WORK TASK 1
Translate into Spanish this sentence from the comment thread: "But there are decent, honest, serious scientists out there on both sides of the climate debate."
WORK TASK 2
In the comment thread, who made park officials available for the personal tour?

===== TEXT SECTION =====

Hardly. From the text:
” the NPS and Interior made a number of park officials available for the personal tour. He was given first-class treatment by the park rangers and had the opportunity to interact with a number of park officials and Gracie the ‘bark ranger’ during his visit, “

Reply to  Nick Stokes
July 20, 2017 12:37 am

Nick,
that’s funny.
Zukerberg was supposed to meet a serious scientist for a deep and meaningful intellectual debate, but instead, he met some Park Rangers.
With the greatest of respect to park rangers, the comparison is hardly appropriate.

Old England
Reply to  HotScot
July 20, 2017 12:43 am

and Zuckerberg’s qualifications in climate science are ??? ………… seems a highly sensible decision to avoid wasting a scientist’s time discussing climate with someone who appears to me to be a climactivist with an overblown opinion of their own importance.

roger
Reply to  HotScot
July 20, 2017 1:12 am

I was under the impression from my grandchildren that peak facebook was reached some time ago and that the new technologies of linked in and snapchat are where the ‘cool’ are at.
Mr. Zukerberg it seems heads a declining, dare I say, sunset bound industry in need of full time attention which he would be well advised to address.

Dodgy Geezer
Reply to  HotScot
July 20, 2017 1:13 am

..instead, he met some Park Rangers.
With the greatest of respect to park rangers, the comparison is hardly appropriate…..

Um. The Park Rangers would know what is happening in the Park. The ‘serious scientist’ would know what his theories SAY is happening.
If I wanted to know the truth I know which group I would listen to…

Reply to  HotScot
July 20, 2017 1:29 am

Dodgy Geezer
And that is the malaise of our time. The climate dictum is marginalising scientists who really do contribute something other than hysterical self interest.
This is the credibility gap we all now face in the future and after the climate nonsense is finally put to rest, science will have to rebuild its reputation if we’re not to regress to religion. Perhaps a wee bit exaggerated but there is no doubt, the credibility of science is being damaged. The term ‘expert’ is now roundly mocked even on the BBC.
Any decent scientist would consult with park rangers across the country (whichever country it is) rather than simply relying on data to prove a case. Somehow I doubt Michael Mann consulted with anyone before producing his hockey stick predictions. Nor most of the myriad other ‘scientists’ relying on computers, the internet and like minded colleagues to create a climate crystal ball.
But there are decent, honest, serious scientists out there on both sides of the climate debate.

Lewis p Buckingham
Reply to  HotScot
July 20, 2017 3:32 am

Well at least he met the bark ranger.
These collies are great companions and good at herding sheep.
http://www.petful.com/buzz/bark-ranger-gracie/
This would be a hit on Mark’s CV.

===== RAW DATA =====

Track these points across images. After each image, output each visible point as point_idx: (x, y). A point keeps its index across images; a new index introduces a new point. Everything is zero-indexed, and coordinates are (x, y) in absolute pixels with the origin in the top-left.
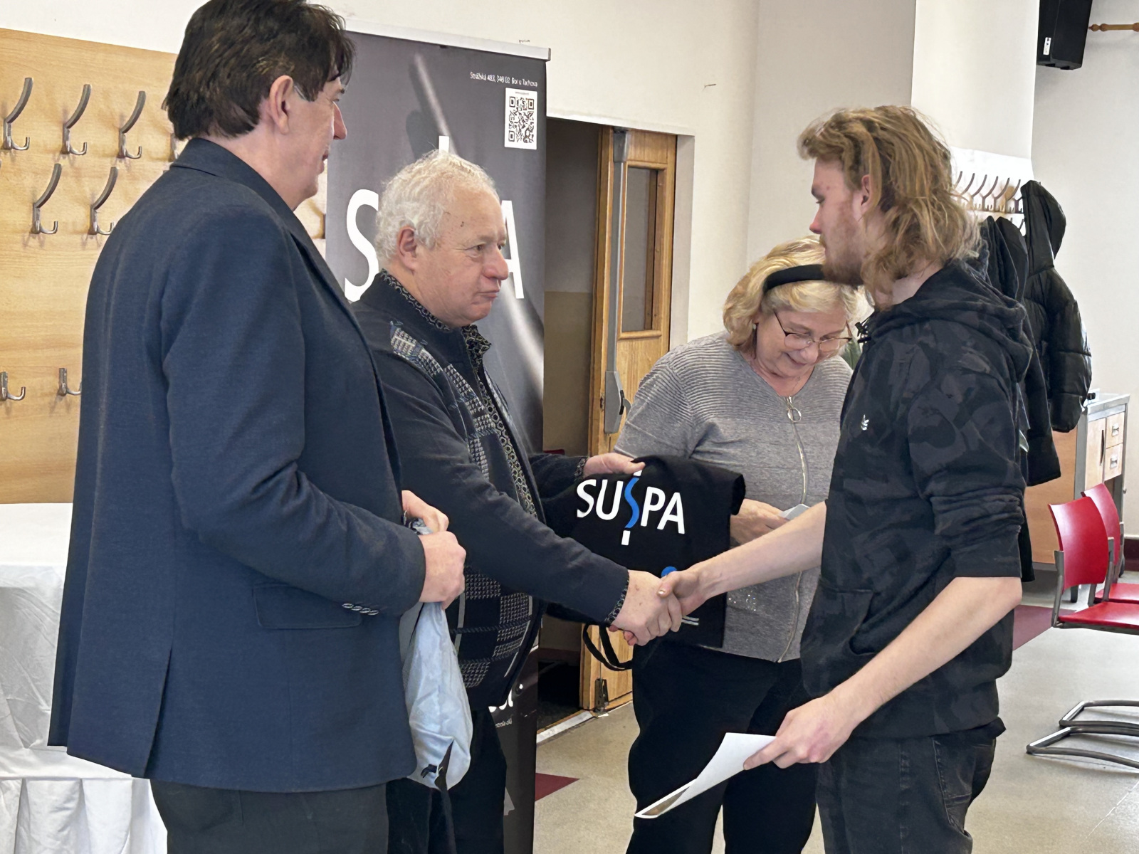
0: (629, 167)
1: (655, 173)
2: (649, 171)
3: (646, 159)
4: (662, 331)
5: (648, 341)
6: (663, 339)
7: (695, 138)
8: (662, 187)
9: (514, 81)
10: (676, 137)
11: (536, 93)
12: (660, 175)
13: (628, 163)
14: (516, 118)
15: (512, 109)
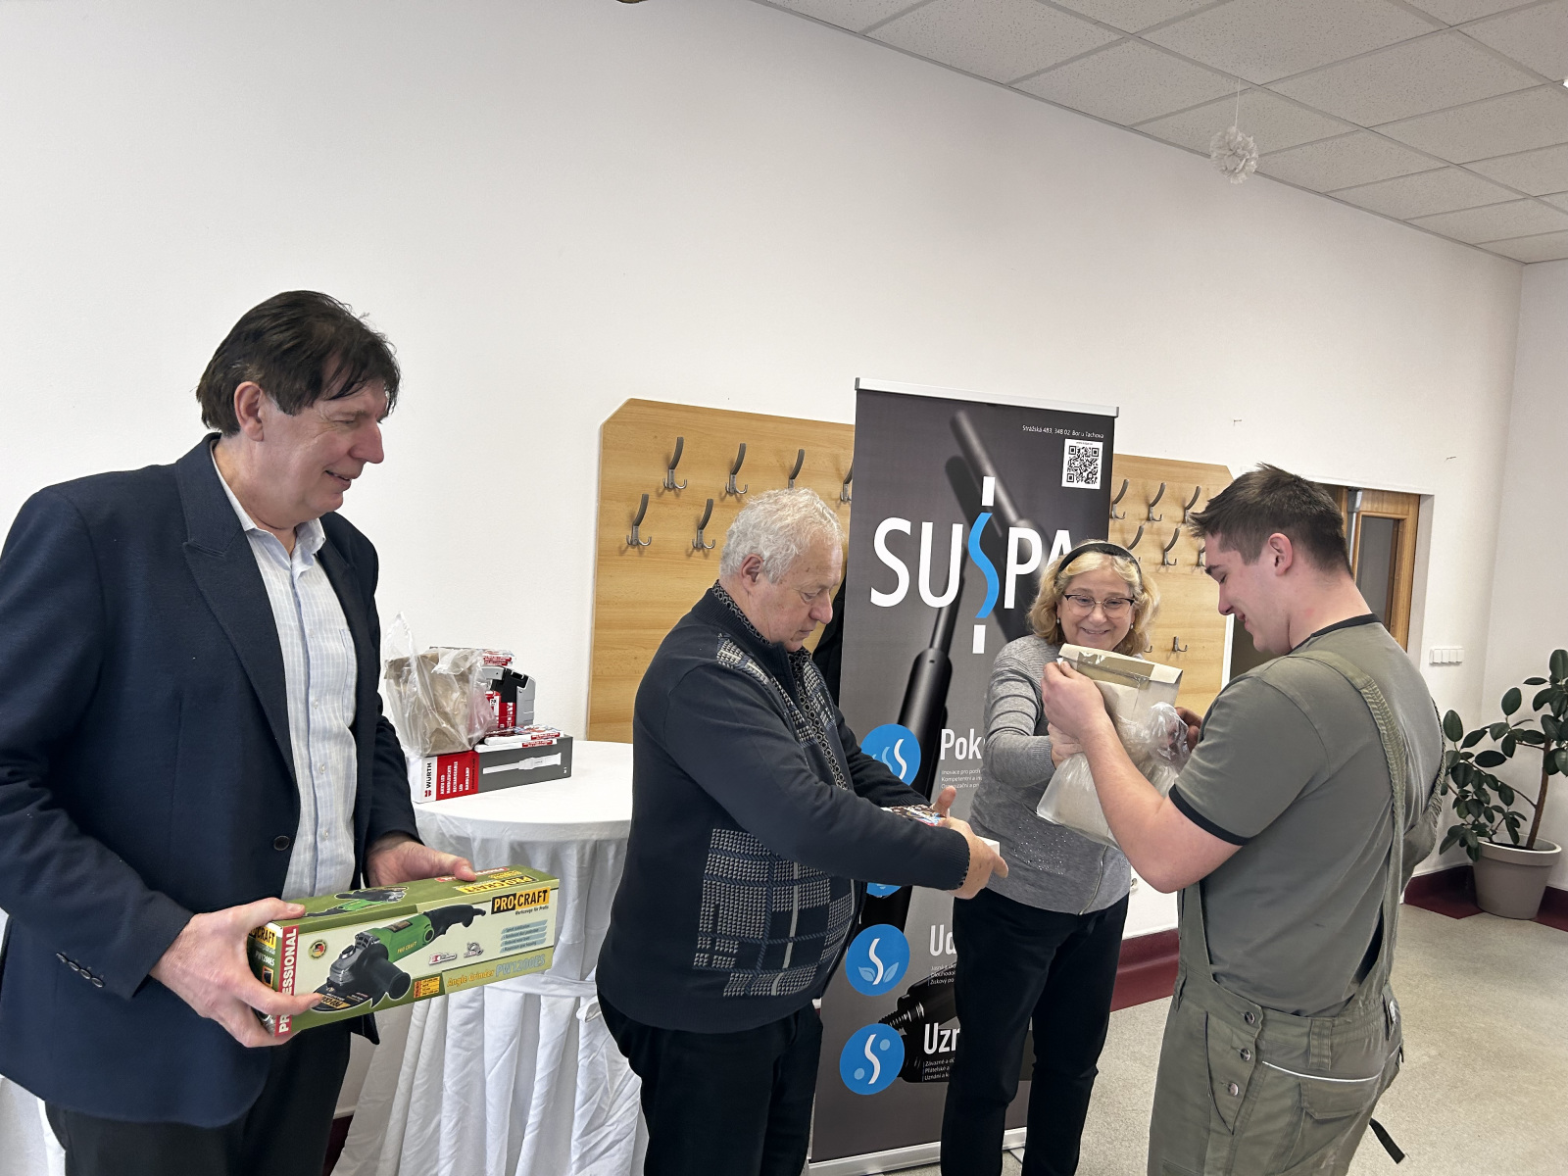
0: (1364, 516)
1: (1398, 522)
2: (1392, 521)
3: (1384, 511)
7: (1435, 498)
8: (1402, 533)
9: (1074, 433)
10: (1420, 495)
11: (1101, 444)
12: (1401, 523)
13: (1362, 514)
14: (1077, 464)
15: (1072, 456)
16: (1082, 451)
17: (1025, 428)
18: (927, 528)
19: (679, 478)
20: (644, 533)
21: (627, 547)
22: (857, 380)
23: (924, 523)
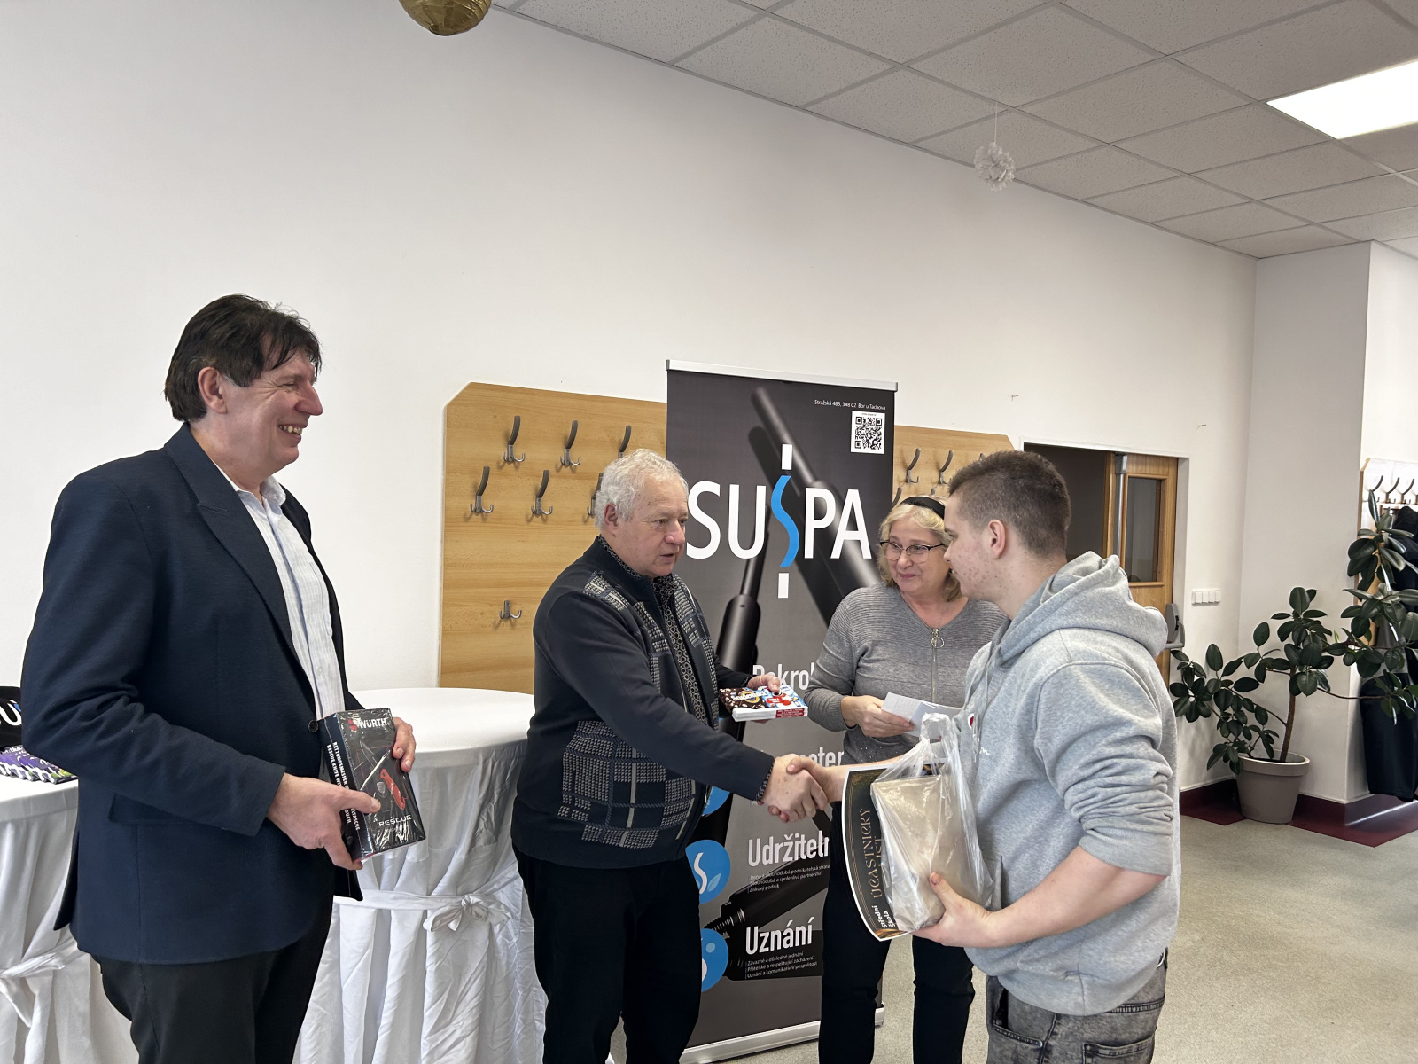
0: (1131, 477)
1: (1160, 482)
2: (1155, 481)
3: (1148, 472)
4: (1165, 580)
5: (1152, 589)
6: (1166, 589)
7: (1191, 460)
8: (1164, 491)
9: (860, 406)
10: (1177, 459)
11: (884, 415)
12: (1163, 483)
13: (1128, 475)
14: (863, 432)
15: (859, 426)
16: (867, 421)
17: (817, 402)
18: (734, 490)
19: (518, 451)
20: (487, 501)
21: (471, 515)
22: (668, 362)
23: (731, 486)
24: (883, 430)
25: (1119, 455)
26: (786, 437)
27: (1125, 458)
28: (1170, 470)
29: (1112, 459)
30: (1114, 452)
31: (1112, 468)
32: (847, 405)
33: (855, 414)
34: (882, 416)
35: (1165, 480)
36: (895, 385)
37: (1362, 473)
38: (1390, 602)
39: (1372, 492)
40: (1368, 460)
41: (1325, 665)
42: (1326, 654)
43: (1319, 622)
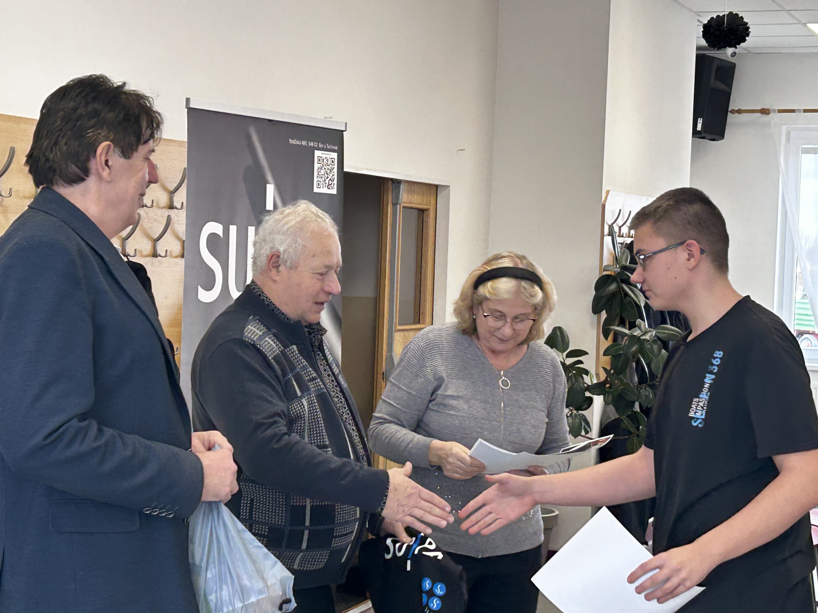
0: (404, 207)
1: (422, 212)
2: (417, 211)
3: (415, 202)
7: (451, 188)
8: (427, 222)
9: (321, 146)
10: (437, 186)
11: (336, 154)
12: (425, 214)
13: (403, 205)
14: (322, 172)
15: (319, 165)
16: (325, 160)
17: (291, 141)
18: (233, 229)
22: (188, 100)
23: (231, 226)
24: (335, 170)
25: (397, 183)
26: (269, 177)
27: (402, 186)
28: (432, 199)
29: (390, 187)
30: (392, 179)
31: (390, 198)
32: (311, 144)
33: (317, 153)
34: (335, 155)
35: (427, 210)
36: (344, 125)
37: (604, 206)
38: (647, 337)
39: (611, 227)
40: (608, 192)
41: (586, 406)
42: (588, 394)
43: (581, 362)
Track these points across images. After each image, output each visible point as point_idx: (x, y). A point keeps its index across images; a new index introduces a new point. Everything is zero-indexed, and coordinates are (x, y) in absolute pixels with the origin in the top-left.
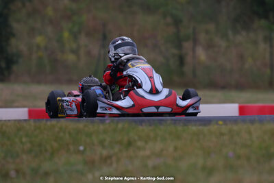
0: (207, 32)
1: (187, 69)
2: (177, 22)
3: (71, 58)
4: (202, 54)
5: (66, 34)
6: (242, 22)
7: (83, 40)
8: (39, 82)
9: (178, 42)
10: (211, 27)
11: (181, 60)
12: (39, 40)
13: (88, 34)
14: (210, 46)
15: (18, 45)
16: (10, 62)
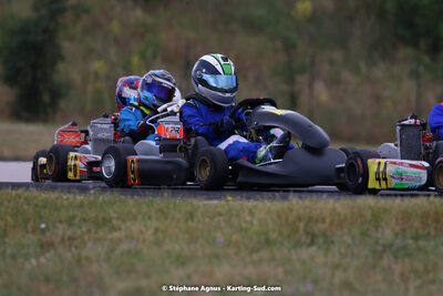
0: (332, 62)
2: (289, 47)
4: (322, 93)
5: (135, 60)
6: (381, 49)
9: (290, 75)
10: (338, 55)
12: (98, 66)
13: (167, 61)
14: (334, 82)
15: (68, 71)
16: (56, 95)
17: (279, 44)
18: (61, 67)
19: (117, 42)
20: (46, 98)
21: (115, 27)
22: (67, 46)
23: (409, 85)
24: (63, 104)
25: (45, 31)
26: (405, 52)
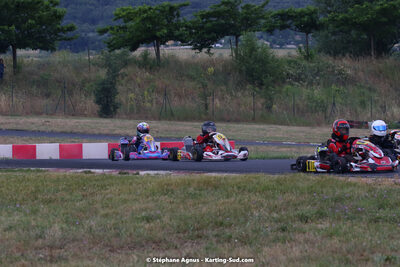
0: (222, 91)
1: (209, 111)
2: (205, 86)
3: (148, 105)
4: (217, 102)
5: (146, 93)
6: (240, 85)
7: (155, 95)
8: (130, 119)
9: (205, 97)
10: (223, 88)
11: (206, 106)
12: (132, 95)
13: (158, 92)
14: (222, 99)
15: (120, 98)
16: (116, 107)
17: (200, 85)
18: (117, 96)
19: (139, 85)
20: (112, 109)
21: (139, 80)
22: (119, 88)
23: (250, 100)
24: (118, 110)
25: (111, 83)
26: (249, 86)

=====

SOLUTION 1
Pero hay científicos decentes, honestos y serios en ambos bandos del debate sobre el clima.

SOLUTION 2
The NPS and Interior.